Meurice, Mélenchon, Zemmour, Achili, Colombe : la liberté d’expression attaquée

par Laurent Herblay
samedi 11 mai 2024

Un vent mauvais souffle décidément sur notre démocratie. Le débat démocratique ou même l’humour sont de plus en plus restreints dans un politiquement correct étroit. Après les difficultés de Mélenchon et Zemmour à venir débattre, France Inter s’engage dans une purge à rebours de sa vocation de service public, quand les Restos du cœur pousse une bénévole sur la touche pour avoir parlé politique.

 

La gauche devient le camp de l’intolérance

C’est bien une forme de censure qui est en marche. Bien sûr, elle n’est pas systématique, certains espaces de liberté se développant, même si certains reproduisent, en inversé, le manque d’ouverture de ceux qu’ils dénoncent. Et bien sûr, ce n’est pas nouveau : on peut penser à la regrettable disparition des Guignols de l’Info ou à la disparition d’antenne de voix trop originales (Nicole Ferroni de France Inter). Mais l’accumulation des censures depuis quelques semaines semble indiquer une aggravation de l’état de notre démocratie. Il n’est pas normal que des dirigeants politiques importants comme Mélenchon ou Zemmour ne puissent pas toujours s’exprimer dans l’espace public à leur guise. L’annulation de la venue du président de LFI est d’autant plus choquante que le président s’est permis un dispositif de sécurité colossal pour pouvoir passer du temps dans certaines parties du Salon de l’Agriculture devenu un bunker.

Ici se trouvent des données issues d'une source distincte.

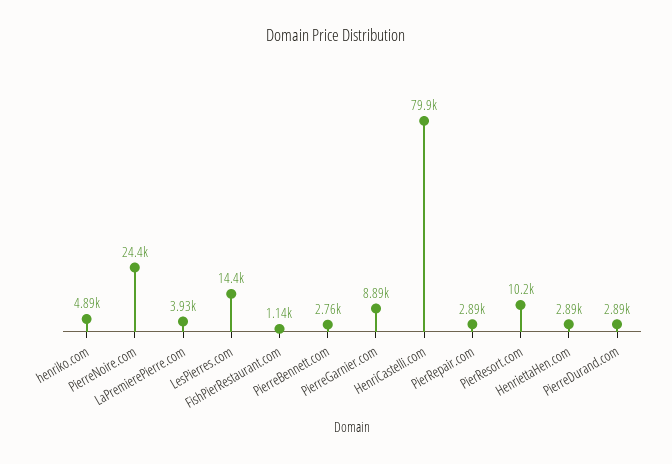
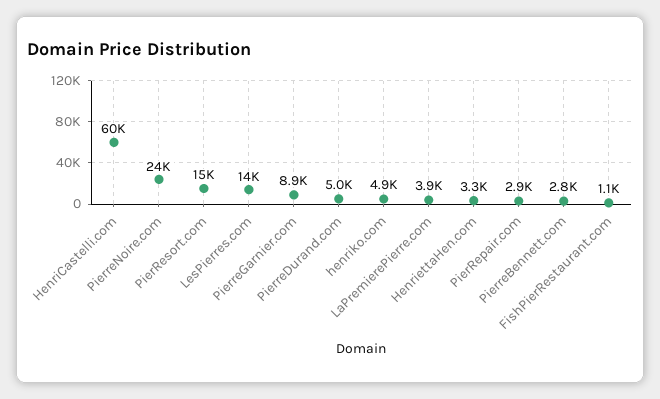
HenriCastelli.com: 79900 -> 60000
PierResort.com: 10200 -> 15000
HenriettaHen.com: 2890 -> 3300
PierreDurand.com: 2890 -> 5000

Décidément, même si ses audiences sont au beau fixe (ce qui n’indique pas une adhésion à la ligne éditoriale), France Inter continue à se distinguer en mal. Après les déclarations de sa patronne justifiant la censure de certaines opinions, la radio s’est distinguée par le licenciement d’un journaliste qui avait eu le tord de trop parler avec Jordan Bardella et d’un humoriste qui a eu le tord de faire une blague qui ne serait pas correcte. Ces deux licenciements posent problème. Pourquoi un journaliste qui a des contacts avec le dirigeant du premier parti d’opposition devrait être écarté d’une station du service public, quand d’autres ont pu entretenir des liens avec d’autres personnalités politiques sans être inquiétées ? Ce faisant, il apparaît trop clairement que si certains liens sont refusés, d’autres ne posent pas problème, confirmant que Radio France défend une ligne politique très marquée, ce que sont statut devrait interdire.

Et cette ligne politique étroite ne semble même plus supporter un humour un peu trop provocant, comme celui de Guillaume Meurice. Pourtant, comme le rappelle Régis de Castelnau, la directrice de France Inter soutenait il y a peu « qu’avoir des humoristes qui sont irrévérencieux, qui n’ont aucune notion du respect du sacré, ça fait un bien fou ! Et ça nous engage  ». On peut apprécier modérément Guillaume Meurice, ou même trouver sa saillie sur Netanyahou d’un goût très discutable, mais licencier un humoriste pour une mauvaise blague est tout de même inquiétant au pays de Charlie. Forcer le trait est le propre de l’humour et il est bien évident que les dirigeants politiques ne doivent pas être protégés d’attaques d’humoristes. Rien ne devrait justifier le fait d’écarter Guillaume Meurice de l’antenne dans notre pays. Sur France Inter, ce ne sont pas seulement les idées alternatives qui sont tues, mais aussi l’humour trop dérangeant.

Pour couronner le tout, après la diffusion d’’une vidéo d’une bénévole des Restos du cœur au RSA votant RN, cette dernière semble avoir été poussée vers la sortie. Bien sûr, l’association ne veut pas faire de politique et éviter toute récupération, mais il est bien évident que ses bénévoles votent et que le score du RN dans les classes populaires fait mécaniquement qu’une proportion non négligeable vote pour ce parti. Ce cas pose d’autant plus question que si un bénévole des Restos parlait de son vote LFI, Verts ou PS, on doute que cela poserait un problème aux responsables de l’association. Ce faisant, se pose à nouveau la question de l’intolérance d’une partie de la gauche à l’égard de toute opinion un peu trop éloignée de la leur et des réflexes autoritaires de censure ou exclusion de toute personne s’éloignant un peu trop d’une ligne politiquement correcte, variant de la gauche France Inter aux antifas…

Pour Bruno Gaccio, « il y a bien en France une façon officielle de penser, décrétée par les autorités occupantes provisoires du pouvoir, diffusée par les médias de grands chemins, et qui prive de travail les récalcitrants  ». C’est une des caractéristiques de la déconstruction, lente, mais réelle, de notre démocratie. Voilà pourquoi il est essentiel de dénoncer ces abus, surtout quand ils touchent un autre camp que le sien.